This perfectly explains why I don’t trust AI at all. It’s at PHD level knowledge, and crèche-level intuition:
Some things that are important here in human context. That is ChatGPT, and though it is capable at vision, it is not a specialised vision model. Memory exists, and many are exploiting it by poisoning AI with pre-existing memory. There will be those using this to harvest content that they can sell to the public via social media. When you conduct such an experiment, do so with a clean slate or so to speak.
To ensure optimal visual support. Though YOLO is very good, it isn't great at contextualising. You would need a layered approach. I talked about this a bit in the AI cameras thread that Cape Town wants to roll out.
Hmmm.
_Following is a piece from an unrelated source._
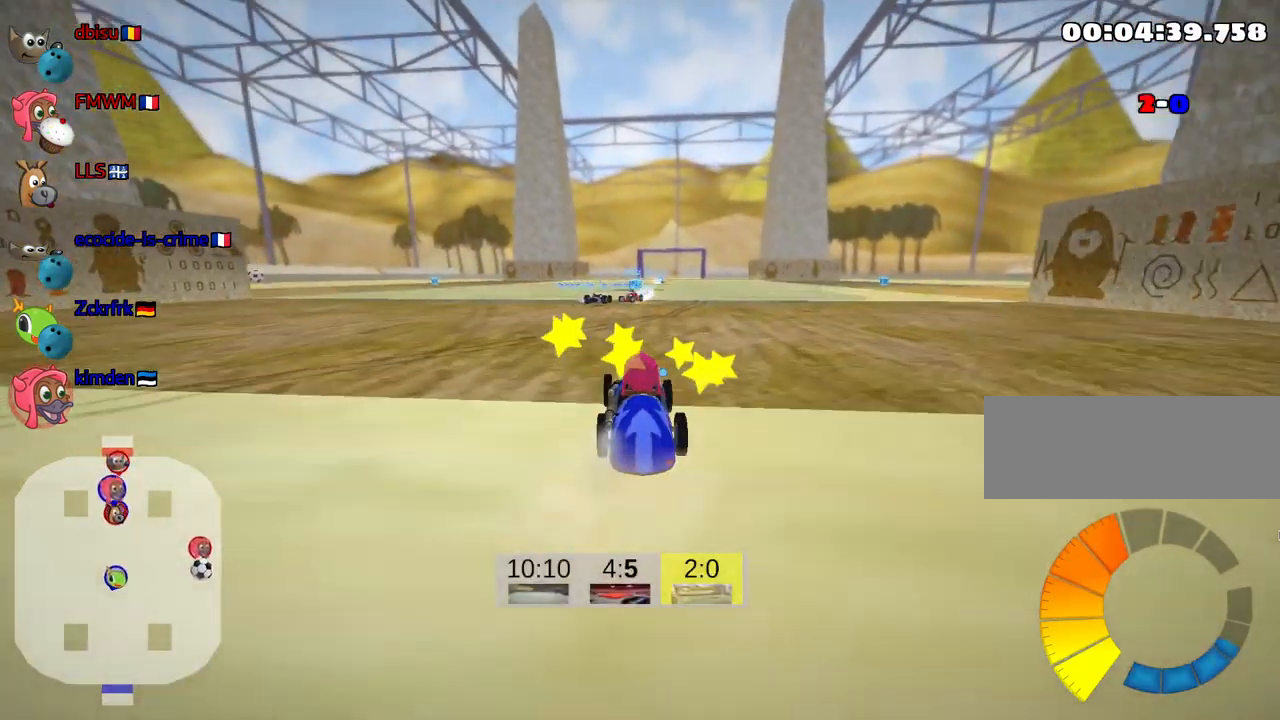
{"keys": ["right", "skid", "up"], "events": [[50, "left", "down"], [200, "left", "up"], [367, "right", "down"], [367, "skid", "down"]]}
In layman's terms, frameworks aside, so ignoring a paradigm (which would include on-going training).
1) Detecting multiple objects within a frame (commonly by bounding an object to a box, and labelling the box)
2) Classifying the objects, and this goes beyond labelling. E.g. Facial recognition, specific tagging, etc.
3) Image segmentation. This breaks up an image into identifiable areas or regions, and can be applied to bounding boxes. E.g. In the video it will divide the cup into pixels, helping to identify its orientation and the positions of the open and closed sides.
4) Contextualize the frame, objects and images. In essence, the explainer of what is being observed in whole or part of the frame.
ChatGPT can't do this. You would require different models for a more accurate answer.
In practice, it is far more complex. There are processes for switching between image and text, using models for encoding, decoding, both, or dual-coding. Multimodels, etc. This is also applicable to audio. ChatGPT isn't designed for this.
I am currently experimenting with YOLO, and am having quite some fun. I want to try some transformer stuff, but eh, my RDNA 4 GPU is not up for the task. This is also why edge computing will start to play a larger role in localised deployments.